> ACTIVITY
Type out the lines below exactly, from the first through the line holding "- System Configuration", and include no pictures.

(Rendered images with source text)
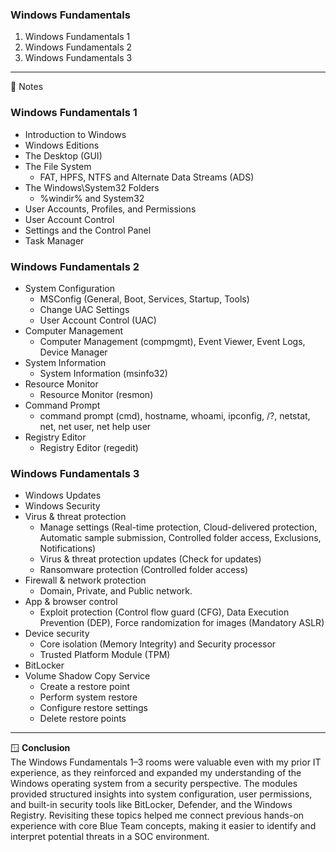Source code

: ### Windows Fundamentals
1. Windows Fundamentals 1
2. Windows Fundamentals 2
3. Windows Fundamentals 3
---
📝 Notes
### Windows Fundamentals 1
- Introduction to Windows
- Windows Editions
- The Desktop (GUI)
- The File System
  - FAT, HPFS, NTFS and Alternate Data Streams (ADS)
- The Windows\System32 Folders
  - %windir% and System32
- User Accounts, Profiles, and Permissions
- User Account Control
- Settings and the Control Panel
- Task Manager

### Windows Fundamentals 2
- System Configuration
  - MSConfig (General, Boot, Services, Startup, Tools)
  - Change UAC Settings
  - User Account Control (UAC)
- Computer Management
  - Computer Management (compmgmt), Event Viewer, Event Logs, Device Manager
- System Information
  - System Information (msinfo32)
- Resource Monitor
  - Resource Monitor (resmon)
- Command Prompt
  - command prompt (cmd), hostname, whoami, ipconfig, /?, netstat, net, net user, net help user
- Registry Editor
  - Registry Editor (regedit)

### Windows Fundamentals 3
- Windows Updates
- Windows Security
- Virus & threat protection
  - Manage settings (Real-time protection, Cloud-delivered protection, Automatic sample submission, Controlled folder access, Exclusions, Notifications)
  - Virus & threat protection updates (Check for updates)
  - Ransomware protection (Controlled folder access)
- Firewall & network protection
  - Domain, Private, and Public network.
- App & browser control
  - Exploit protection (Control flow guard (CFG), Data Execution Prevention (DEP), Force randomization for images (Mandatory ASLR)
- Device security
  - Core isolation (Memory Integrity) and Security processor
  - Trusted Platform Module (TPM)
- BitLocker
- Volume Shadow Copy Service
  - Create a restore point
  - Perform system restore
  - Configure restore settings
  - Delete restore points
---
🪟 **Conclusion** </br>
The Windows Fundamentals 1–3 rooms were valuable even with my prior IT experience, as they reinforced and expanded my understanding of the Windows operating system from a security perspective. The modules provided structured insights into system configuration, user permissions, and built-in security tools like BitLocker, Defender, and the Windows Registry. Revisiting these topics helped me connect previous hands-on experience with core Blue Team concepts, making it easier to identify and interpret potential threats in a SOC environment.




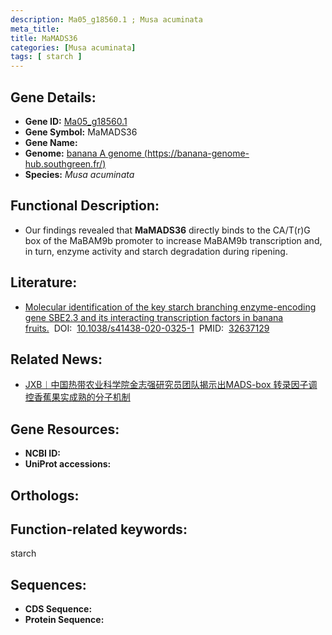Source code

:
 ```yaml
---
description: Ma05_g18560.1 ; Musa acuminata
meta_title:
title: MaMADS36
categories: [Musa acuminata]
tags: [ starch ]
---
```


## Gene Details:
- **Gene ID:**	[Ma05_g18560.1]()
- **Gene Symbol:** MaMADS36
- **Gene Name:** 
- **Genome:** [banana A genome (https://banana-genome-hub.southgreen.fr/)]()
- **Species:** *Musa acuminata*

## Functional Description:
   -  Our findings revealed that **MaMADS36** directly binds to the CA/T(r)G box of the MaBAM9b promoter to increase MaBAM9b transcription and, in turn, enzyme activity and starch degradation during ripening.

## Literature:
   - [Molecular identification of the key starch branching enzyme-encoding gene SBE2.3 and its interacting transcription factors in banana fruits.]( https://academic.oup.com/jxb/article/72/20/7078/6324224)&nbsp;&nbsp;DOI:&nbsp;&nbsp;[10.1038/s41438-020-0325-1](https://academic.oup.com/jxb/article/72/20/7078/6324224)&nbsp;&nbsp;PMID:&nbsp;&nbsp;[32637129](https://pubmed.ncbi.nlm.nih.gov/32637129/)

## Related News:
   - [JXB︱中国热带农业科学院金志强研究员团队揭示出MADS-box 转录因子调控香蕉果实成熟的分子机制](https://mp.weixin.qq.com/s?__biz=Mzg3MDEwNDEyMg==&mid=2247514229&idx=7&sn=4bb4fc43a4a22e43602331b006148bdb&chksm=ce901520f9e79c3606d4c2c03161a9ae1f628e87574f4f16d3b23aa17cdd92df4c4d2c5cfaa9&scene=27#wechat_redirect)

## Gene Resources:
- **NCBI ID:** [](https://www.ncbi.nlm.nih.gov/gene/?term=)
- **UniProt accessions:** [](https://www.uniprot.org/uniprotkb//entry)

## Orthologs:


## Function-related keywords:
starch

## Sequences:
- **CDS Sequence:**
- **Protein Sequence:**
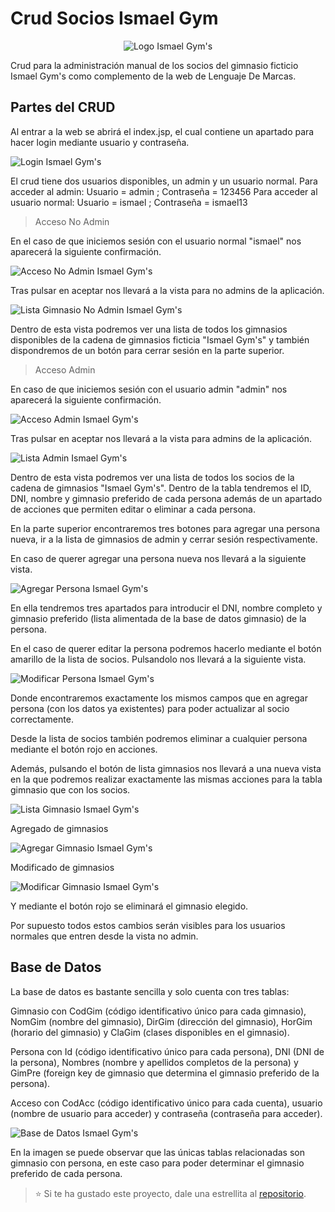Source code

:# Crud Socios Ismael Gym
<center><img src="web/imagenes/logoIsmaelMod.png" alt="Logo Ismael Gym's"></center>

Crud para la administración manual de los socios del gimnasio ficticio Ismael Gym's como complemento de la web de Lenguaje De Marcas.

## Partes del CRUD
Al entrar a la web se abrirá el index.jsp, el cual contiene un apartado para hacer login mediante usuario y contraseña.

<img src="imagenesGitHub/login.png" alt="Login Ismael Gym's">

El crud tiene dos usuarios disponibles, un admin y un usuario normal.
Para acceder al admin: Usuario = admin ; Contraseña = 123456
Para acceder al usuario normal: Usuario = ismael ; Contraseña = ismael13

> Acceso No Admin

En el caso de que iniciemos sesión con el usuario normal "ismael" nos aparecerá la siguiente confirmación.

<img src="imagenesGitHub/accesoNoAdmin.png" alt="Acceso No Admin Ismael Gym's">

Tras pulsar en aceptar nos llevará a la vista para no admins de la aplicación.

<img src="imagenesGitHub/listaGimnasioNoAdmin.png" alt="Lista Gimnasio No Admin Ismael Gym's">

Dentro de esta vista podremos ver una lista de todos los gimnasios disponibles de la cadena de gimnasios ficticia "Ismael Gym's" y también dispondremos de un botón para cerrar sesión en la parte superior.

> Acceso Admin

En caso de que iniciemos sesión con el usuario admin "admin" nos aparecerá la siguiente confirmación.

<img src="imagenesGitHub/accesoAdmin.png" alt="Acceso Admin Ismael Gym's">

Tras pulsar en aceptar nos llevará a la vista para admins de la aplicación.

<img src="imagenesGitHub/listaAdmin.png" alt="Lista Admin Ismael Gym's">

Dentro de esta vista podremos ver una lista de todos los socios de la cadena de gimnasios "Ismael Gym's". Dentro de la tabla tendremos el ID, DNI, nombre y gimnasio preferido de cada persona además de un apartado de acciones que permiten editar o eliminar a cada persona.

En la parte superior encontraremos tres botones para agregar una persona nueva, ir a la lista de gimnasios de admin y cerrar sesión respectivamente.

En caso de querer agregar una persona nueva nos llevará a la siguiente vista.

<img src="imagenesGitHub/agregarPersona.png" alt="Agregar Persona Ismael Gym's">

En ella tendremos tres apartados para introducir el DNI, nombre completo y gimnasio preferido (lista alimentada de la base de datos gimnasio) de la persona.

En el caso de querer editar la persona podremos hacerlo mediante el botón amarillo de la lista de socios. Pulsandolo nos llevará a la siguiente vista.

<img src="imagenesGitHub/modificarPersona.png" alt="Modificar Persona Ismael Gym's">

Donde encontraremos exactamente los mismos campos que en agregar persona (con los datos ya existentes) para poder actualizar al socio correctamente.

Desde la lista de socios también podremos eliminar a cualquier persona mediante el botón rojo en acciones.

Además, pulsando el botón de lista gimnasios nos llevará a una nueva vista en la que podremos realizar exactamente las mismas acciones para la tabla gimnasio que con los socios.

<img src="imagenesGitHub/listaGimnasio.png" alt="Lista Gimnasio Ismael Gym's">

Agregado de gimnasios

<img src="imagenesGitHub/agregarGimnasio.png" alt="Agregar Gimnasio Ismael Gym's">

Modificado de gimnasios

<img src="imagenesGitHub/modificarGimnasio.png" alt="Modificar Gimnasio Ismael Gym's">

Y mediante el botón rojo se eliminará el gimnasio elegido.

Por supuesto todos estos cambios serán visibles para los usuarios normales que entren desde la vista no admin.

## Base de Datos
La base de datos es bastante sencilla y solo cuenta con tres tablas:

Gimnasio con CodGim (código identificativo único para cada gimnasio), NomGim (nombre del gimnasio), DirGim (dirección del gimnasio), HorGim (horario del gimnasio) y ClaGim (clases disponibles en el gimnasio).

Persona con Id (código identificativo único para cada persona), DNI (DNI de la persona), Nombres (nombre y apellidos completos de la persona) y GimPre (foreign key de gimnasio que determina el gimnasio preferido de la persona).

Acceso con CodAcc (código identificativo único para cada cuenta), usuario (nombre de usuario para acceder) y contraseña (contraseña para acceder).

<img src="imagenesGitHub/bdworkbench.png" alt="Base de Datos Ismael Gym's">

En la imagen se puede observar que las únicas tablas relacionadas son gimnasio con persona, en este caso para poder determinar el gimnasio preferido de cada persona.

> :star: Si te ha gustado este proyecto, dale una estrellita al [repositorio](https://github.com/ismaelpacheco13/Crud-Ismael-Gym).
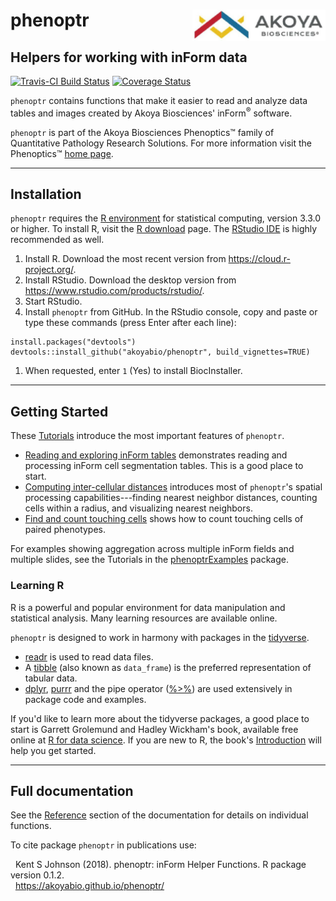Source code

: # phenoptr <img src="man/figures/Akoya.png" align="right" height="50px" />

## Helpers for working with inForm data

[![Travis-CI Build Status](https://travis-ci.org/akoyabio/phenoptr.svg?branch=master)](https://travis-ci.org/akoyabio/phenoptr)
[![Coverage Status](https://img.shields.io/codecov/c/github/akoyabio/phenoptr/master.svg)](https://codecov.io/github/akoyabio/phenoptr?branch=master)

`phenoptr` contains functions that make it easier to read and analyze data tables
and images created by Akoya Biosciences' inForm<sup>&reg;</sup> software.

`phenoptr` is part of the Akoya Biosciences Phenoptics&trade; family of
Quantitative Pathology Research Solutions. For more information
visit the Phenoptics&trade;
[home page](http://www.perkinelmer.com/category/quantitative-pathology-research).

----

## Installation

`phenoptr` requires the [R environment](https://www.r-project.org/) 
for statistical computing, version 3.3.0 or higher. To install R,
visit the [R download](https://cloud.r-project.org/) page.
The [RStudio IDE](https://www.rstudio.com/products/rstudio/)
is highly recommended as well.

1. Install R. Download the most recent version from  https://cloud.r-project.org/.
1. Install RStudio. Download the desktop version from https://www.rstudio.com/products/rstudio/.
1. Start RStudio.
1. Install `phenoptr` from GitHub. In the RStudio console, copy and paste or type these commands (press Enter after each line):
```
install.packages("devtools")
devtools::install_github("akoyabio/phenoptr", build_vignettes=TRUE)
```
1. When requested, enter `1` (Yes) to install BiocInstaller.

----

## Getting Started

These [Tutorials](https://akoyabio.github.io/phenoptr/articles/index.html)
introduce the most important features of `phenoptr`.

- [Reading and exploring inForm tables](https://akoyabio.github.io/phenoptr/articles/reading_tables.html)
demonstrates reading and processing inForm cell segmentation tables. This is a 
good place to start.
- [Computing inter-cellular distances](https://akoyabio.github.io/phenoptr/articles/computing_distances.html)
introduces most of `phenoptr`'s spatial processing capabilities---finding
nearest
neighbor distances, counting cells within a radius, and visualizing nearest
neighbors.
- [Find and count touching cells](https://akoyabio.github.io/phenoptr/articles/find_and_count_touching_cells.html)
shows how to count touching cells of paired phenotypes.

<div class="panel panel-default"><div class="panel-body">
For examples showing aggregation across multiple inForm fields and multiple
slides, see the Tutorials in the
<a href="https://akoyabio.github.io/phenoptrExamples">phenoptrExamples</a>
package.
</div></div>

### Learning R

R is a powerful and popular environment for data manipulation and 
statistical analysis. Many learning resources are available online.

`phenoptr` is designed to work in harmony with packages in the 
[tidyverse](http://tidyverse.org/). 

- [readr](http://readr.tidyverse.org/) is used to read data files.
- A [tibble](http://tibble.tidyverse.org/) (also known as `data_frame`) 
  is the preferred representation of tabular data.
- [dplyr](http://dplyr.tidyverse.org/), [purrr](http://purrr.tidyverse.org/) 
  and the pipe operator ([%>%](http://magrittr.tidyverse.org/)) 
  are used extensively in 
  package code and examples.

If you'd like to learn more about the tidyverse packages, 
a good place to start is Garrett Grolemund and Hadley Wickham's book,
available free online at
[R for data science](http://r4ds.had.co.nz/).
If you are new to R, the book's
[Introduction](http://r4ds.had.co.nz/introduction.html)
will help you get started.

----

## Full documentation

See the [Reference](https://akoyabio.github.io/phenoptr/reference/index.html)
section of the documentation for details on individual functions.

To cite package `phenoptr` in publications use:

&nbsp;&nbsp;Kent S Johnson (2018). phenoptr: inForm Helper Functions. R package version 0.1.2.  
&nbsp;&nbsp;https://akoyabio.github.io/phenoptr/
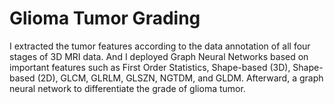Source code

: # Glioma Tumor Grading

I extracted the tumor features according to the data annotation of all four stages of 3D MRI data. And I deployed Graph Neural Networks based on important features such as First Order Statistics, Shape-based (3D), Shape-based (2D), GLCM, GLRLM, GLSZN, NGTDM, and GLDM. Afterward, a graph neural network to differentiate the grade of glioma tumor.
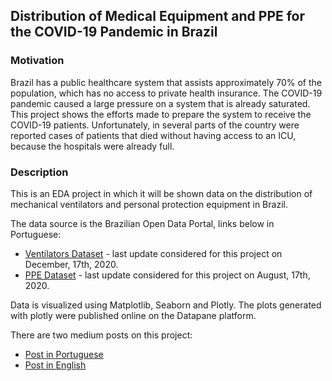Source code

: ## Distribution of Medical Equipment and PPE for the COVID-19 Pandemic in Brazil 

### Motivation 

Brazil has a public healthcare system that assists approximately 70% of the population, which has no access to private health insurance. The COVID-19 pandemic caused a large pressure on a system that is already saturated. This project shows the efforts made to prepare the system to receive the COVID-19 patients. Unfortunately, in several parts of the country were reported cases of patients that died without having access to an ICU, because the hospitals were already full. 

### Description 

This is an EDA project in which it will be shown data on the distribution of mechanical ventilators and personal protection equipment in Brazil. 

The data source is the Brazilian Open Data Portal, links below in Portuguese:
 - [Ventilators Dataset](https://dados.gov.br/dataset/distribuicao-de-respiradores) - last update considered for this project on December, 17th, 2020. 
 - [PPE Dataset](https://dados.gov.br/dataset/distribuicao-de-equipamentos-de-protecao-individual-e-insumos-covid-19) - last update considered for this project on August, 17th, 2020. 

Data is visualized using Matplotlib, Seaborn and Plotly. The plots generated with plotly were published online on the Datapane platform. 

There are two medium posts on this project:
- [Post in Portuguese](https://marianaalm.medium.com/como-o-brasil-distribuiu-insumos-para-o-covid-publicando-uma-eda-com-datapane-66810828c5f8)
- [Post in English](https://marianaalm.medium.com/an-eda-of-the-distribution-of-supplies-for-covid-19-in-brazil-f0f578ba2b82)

> YOUR RESPONSE
Source code

: ### Windows Fundamentals
1. Windows Fundamentals 1
2. Windows Fundamentals 2
3. Windows Fundamentals 3
---
📝 Notes
### Windows Fundamentals 1
- Introduction to Windows
- Windows Editions
- The Desktop (GUI)
- The File System
  - FAT, HPFS, NTFS and Alternate Data Streams (ADS)
- The Windows\System32 Folders
  - %windir% and System32
- User Accounts, Profiles, and Permissions
- User Account Control
- Settings and the Control Panel
- Task Manager

### Windows Fundamentals 2
- System Configuration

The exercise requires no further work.